Thousands of cases handled by Farak had already been dropped by district prosecutors, but the Committee for Public Counsel Services, the ACLU and others filed an additional lawsuit seeking the dismissal of all convictions for “Farak defendants.”
The SJC ordered that drug convictions be dismissed in all cases where Farak signed the certificate of analysis, the conviction was based on methamphetamines and the drugs were tested during the time Farak worked in the Amherst lab, or if the drugs were tested by anyone from Jan. 1, 2009 through Jan. 18, 2013.
District attorneys had argued that Farak’s misconduct did not necessarily warrant the dismissal of all cases handled by other chemists in the Amherst lab, and should be limited to convictions based on samples tested by Farak.
And although Farak admitted to tampering with a small number of drug samples tested by other chemists in 2012, the court also rejected the Attorney General’s office’s argument that only convictions based on lab results from June 2012 through January 2013 should be summarily dismissed.
Gaziano called the blanket dismissal of all drug convictions a “remedy of last resort.”
“It reflects a decades-long attitude that drug testing for criminal cases could be done on the cheap,” Sullivan said.
The two prosecutors who were assigned to Farak’s case during former Attorney General Martha Coakley’s tenure in the office still work for the state. Anne Kaczmarek makes $119,000 a year as an assistant clerk magistrate in Suffolk County, while Kris Foster earns $95,000 as a lawyer for the Alcoholic Beverages Control Commission.
“The government misconduct at issue also involved the deceptive withholding of exculpatory evidence by members of the Attorney General’s office, who were duty-bound to investigate and disclose Farak’s wrongdoing,” Gaziano wrote.
Rebecca Jacobstein, staff attorney for CPCS, said defense attorneys must now begin the process of identifying defendants who may still be in jail or prison to get them released, as well as help those already out get licenses if they have been unable to do so and have their criminal records updated.

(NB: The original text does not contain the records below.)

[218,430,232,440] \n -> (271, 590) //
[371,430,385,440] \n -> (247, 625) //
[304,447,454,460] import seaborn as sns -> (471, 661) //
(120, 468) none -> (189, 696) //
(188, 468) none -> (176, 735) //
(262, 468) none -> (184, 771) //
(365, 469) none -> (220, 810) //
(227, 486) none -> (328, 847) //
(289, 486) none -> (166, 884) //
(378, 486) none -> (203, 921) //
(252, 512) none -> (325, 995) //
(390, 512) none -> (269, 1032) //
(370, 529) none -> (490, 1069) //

“There’s a lot of work to be done, but we are incredibly pleased to have all this work to do to get these people the justice they deserve,” Jacobstein said.

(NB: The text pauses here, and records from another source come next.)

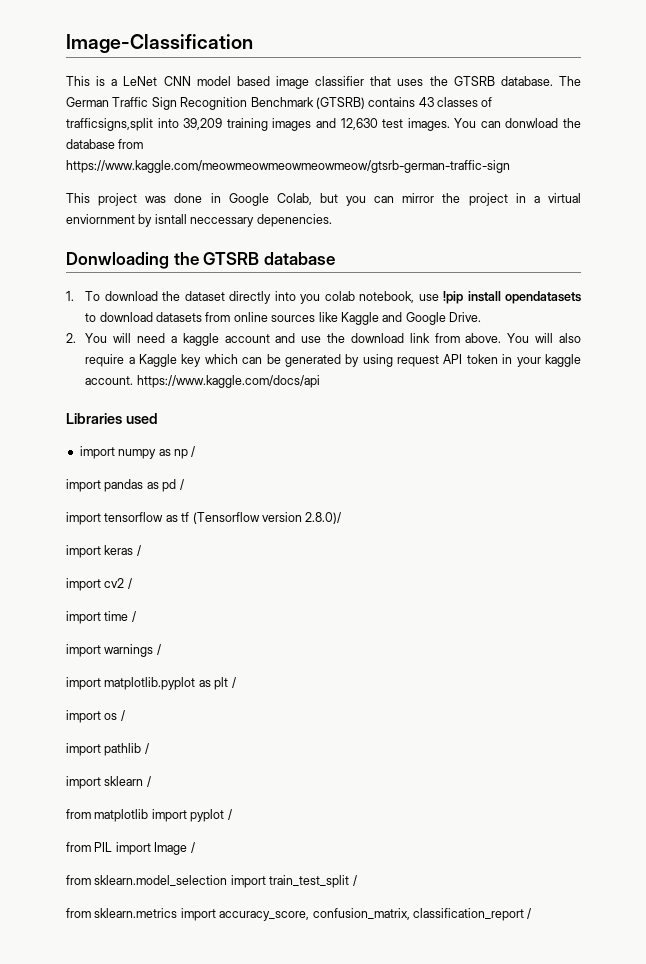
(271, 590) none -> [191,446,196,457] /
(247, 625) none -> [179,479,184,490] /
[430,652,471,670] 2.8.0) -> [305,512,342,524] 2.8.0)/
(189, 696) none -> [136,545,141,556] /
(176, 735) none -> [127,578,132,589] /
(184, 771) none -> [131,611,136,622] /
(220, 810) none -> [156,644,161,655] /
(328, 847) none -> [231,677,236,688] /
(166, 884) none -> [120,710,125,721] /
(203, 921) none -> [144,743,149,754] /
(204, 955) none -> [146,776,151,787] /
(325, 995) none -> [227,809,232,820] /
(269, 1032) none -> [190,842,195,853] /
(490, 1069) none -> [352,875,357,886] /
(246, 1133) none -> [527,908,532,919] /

Neither Segal nor Jacobstein could say how many convictions would be overturned based on Thursday’s SJC ruling, but Jacobstein estimated that the number of samples processed by the state drug lab in Amherst at the time in question was around 13,000.

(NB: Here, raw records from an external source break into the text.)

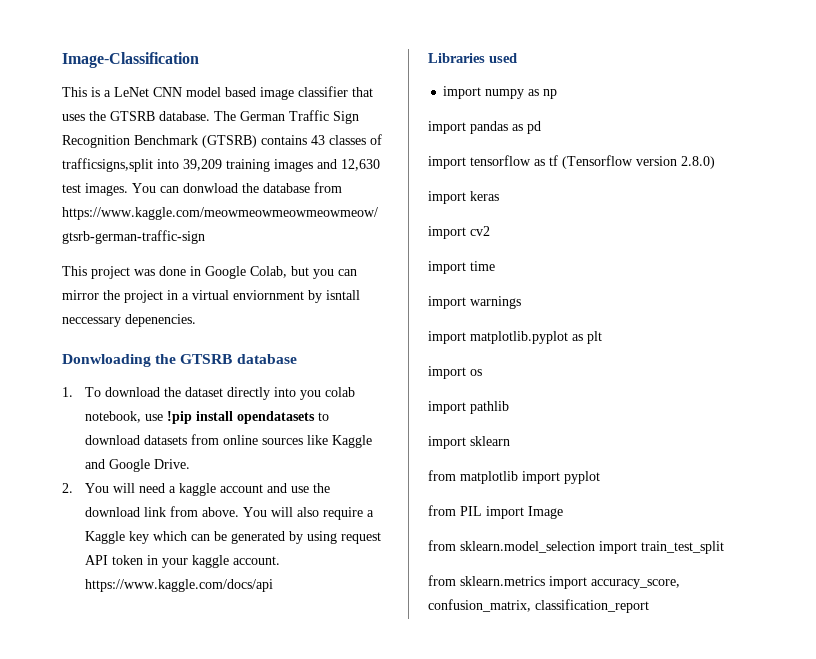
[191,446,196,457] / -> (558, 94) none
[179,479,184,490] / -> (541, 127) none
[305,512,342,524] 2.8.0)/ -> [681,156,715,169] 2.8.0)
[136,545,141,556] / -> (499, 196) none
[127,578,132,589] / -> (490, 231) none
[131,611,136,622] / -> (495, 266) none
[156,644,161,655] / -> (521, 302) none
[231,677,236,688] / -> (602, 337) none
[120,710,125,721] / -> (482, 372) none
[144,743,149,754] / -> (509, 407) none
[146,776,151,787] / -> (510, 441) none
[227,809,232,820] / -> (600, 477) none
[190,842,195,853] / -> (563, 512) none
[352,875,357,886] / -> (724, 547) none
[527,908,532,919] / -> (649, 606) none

Previously, prosecutors dropped between 9,000 and 11,000 charges tied to testing done by Farak, according CPCS, and another 36,000 charges spanning 21,000 cases tied to another disgraced former chemist Annie Dookhan were also dismissed.
“The reason why we cannot give you a clear and exact and immediate answer to how many cases there are is because the commonwealth of Massachusetts wrongfully convicted thousands of people and really didn’t keep track of them,” Segal said.
“The war on drugs was done on the cheap and done by cutting corners,” he added.
While the ACLU and CPCS hope they won’t have to go back to court on behalf of Farak defendants again, Segal said there was some concern in federal court that defendants convicted on federal charges many be serving longer prison sentences due to prior drug convictions in state court that are now being dismissed.Distict Attorney Sullivan said he wished chemists like Farak had been drug tested themselves before they were allowed handle evidence.
“In many ways, what is predictable is preventable,” Sullivan said. “Regular drug testing of Sonja Farak would have detected her addiction and prevented the wholesale dismissal of thousands of drug cases. The fact that no drug lab employee had pre-employment or post-employment drug testing was inexcusable.”